Masks are not recommended for people who are not ill. Those who are sick and use a mask to protect others should only wear a disposable face mask once. Health experts across the county have noted those who are not ill or not caring for an ill person are not in need of a mask and may be contributing to a short supply for those who do need to use them.
The WHO notes there is no evidence that the disease is transmitted by pets, although one dog was reported to have been infected in Hong Kong.
How long does it last on surfaces?
In a CNN Global Town Hall, Dr. Anthony Fauci, director of the National Institute of Allergy and Infectious Diseases, was asked how long COVID-19 could last on mail. Fauci said it might be two hours on that type of surface but may not exist there in sufficient amounts to infect someone.
“The likelihood of an infected person contaminating commercial goods is low and the risk of catching the virus that causes COVID-19 from a package that has been moved, traveled, and exposed to different conditions and temperature is also low,” the WHO stated.
The WHO also reported preliminary information suggests the virus may persist on surfaces for a few hours or up to several days, varying for many factors including surface type, temperature and humidity.
Surfaces may be cleaned with a simple disinfectant. The CDC recommends cleaning frequently touched surfaces and objects daily, such as tables, counter tops, light switches, doorknobs, and cabinet handles and using a regular household detergent and water. Tip: If surfaces are dirty, they should be cleaned using a detergent and water prior to disinfection.
Washing and disinfecting common areas, washing hands and avoiding touching one’s face are all widely recommended.
To make a bleach solution, the CDC recommends using 5 tablespoons or a third of a cup of bleach per gallon of water or 4 tablespoons of bleach per quart of water. Make sure alcohol solutions have at least 70% alcohol.
Experts during the CNN Global Town Hall also noted washing clothes in soap and water is enough to disinfect them, but the hamper or basket holding the clothes would also need to be disinfected.
The list from the CDC includes:
Avoid close contact with people who are sick. Consider staying at home if in a high risk group.
Stay home when you are sick, except to get medical care.
Cover your coughs and sneezes with a tissue.
For disinfection, a list of products with Environmental Protection Agency approved emerging viral pathogens claims, maintained by the American Chemistry Council Center for Biocide Chemistries, is available at https://bit.ly/3cUvBxH
Wash your hands often with soap and water for at least 20 seconds, especially after going to the bathroom; before eating; and after blowing your nose, coughing, or sneezing.
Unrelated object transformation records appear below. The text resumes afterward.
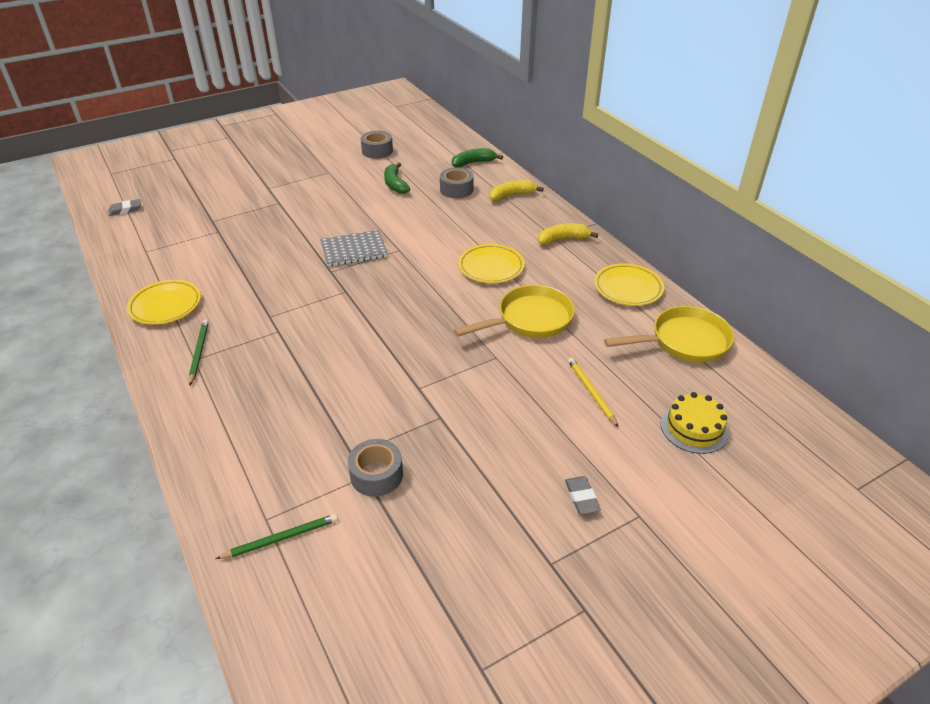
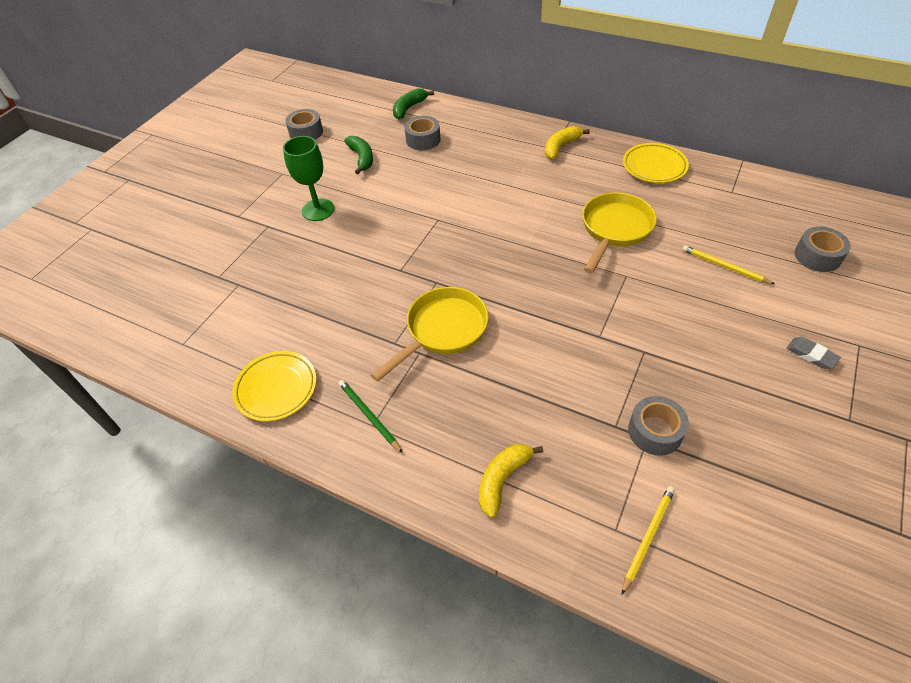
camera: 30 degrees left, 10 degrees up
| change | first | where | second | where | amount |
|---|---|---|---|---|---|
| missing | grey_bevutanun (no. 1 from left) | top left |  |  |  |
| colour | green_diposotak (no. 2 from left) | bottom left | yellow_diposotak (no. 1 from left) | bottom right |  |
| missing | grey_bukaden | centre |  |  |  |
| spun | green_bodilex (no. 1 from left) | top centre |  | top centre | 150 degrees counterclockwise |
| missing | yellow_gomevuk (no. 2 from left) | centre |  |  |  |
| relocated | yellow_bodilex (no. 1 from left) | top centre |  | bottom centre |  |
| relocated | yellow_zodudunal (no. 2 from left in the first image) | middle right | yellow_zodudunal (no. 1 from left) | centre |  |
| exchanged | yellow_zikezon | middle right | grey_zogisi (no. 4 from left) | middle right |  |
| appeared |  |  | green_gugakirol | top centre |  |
If soap and water are not readily available, use a hand sanitizer that contains at least 60% alcohol. Always wash your hands with soap and water if your hands are visibly dirty.
Best practices for hand washing
To wash hands: wet hands with clean running water, then apply soap. Lather hands thoroughly for 20 seconds, including the back of hands, interlacing fingers, including the thumb and under fingernails. After the 20 seconds (Tip: hum the “Happy Birthday” song from beginning to end twice) rinse hands and dry with a clean towel or air dry.